As ilhas de calor urbano (ICU) são um dos impactos mais evidentes e localizados das alterações climáticas em ambiente urbano. Este fenómeno ocorre quando as zonas urbanas, com grande densidade de construção, pavimento impermeável e escassa vegetação, retêm mais calor do que as áreas circundantes, sobretudo durante a noite. Em Portugal, estudos recentes revelam que esta diferença pode atingir valores extremos, com implicações diretas na saúde pública, no conforto térmico e na equidade social.
Lisboa: epicentro do efeito ICU
A cidade de Lisboa, pela sua dimensão e diversidade morfológica, é o caso mais estudado. Um dos estudos mais significativos, coordenado pelo IGOT-ULisboa com dados de 2004 a 2012, mostrou que a diferença média noturna entre as zonas mais quentes e mais frescas de Lisboa pode atingir 6,3 °C durante o verão. As zonas mais críticas incluem a Baixa, Chelas, Carnide e Parque das Nações – com baixa ventilação e densa urbanização – e bairros com menor cobertura verde e pouca circulação de ar.

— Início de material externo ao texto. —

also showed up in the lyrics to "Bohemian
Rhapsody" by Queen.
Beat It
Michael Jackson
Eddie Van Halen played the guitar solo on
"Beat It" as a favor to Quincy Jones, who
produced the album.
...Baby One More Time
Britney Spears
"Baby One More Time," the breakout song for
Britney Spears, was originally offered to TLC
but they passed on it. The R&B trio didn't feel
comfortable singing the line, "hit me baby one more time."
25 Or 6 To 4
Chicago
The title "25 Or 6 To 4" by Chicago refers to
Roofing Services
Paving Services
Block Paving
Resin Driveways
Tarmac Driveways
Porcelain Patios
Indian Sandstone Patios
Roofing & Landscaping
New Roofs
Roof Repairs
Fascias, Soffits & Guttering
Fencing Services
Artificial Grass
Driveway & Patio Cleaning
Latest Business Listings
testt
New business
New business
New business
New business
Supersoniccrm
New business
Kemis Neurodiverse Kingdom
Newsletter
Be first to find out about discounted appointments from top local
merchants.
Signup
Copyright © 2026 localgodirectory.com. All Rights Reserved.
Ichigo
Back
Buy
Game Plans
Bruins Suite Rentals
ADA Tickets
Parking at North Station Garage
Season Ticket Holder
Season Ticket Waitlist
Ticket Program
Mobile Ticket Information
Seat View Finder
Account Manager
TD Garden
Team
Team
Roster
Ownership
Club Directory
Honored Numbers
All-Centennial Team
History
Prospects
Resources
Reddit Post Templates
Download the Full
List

Estas variações têm causas claras: densidade edificada, falta de ventilação natural, materiais escuros que absorvem calor, largura das ruas e a ausência de vegetação.
Por exemplo, o Parque das Nações, embora com áreas arborizadas, sofre de fraca ventilação devido à forma como foi urbanizado após a Expo 98. O planeamento urbano ignorou a necessidade de canais para o vento, provocando acumulação térmica em avenidas principais.
Embora Lisboa seja o caso mais estudado, cidades como Porto, Coimbra, Faro e Setúbal também registam efeitos semelhantes. Iniciativas como a instalação de sensores climáticos na Área Metropolitana de Lisboa (Lisboa, Almada, Cascais) têm vindo a mapear microclimas urbanos para criar respostas localizadas e informadas.
Impactos na saúde e qualidade de vida
As temperaturas elevadas à noite dificultam o descanso e agravam doenças cardiovasculares e respiratórias. As populações mais vulneráveis – idosos, crianças, pessoas em situação de pobreza energética – sofrem desproporcionalmente.
Em Portugal, episódios extremos já deixaram marcas trágicas. Em 2003, cerca de 2 mil mortes foram atribuídas a uma onda de calor. Em 2013, o número voltou a ultrapassar os 1600 óbitos, e em 2018, Lisboa registou 44°C, o valor mais alto desde 1931
Em particular, a falta de alívio noturno durante as ondas de calor é apontada por especialistas como o fator mais crítico para a saúde pública urbana.
Soluções para mitigar as ilhas de calor
Para mitigar o efeito das ilhas de calor, as cidades portuguesas devem integrar medidas como:
1. Infraestrutura verde
Árvores caducifólias, zonas verdes diversificadas e manutenção de logradouros
2. Telhados e pavimentos frescos
Coberturas claras e materiais com alta refletância reduzem o armazenamento de calor.
3. Corredores de ventilação
Manter avenidas e espaços abertos permite a circulação do ar fresco, especialmente em cidades litorais.
4. Mapas de risco e sensores
Tecnologia de monitorização permite identificar microzonas críticas e testar medidas antes e depois da intervenção.
As ilhas de calor urbano são uma realidade cada vez mais evidente nas cidades portuguesas, com impacto direto no bem-estar dos habitantes e nos sistemas de saúde. A integração de planeamento urbano climático, dados em tempo real e soluções baseadas na natureza é essencial para tornar as cidades mais habitáveis, resilientes e justas num contexto de aquecimento global.
Cidades resilientes: o tempo de agir é agora
A adaptação das cidades às alterações climáticas não é opcional. É uma questão de saúde, justiça social e qualidade de vida. Ao investir em infraestrutura verde distribuída, materiais inteligentes, planeamento urbano ventilado e monitorização em tempo real, as cidades portuguesas podem não só mitigar o efeito das ilhas de calor, mas também preparar-se para um futuro mais quente — que já começou.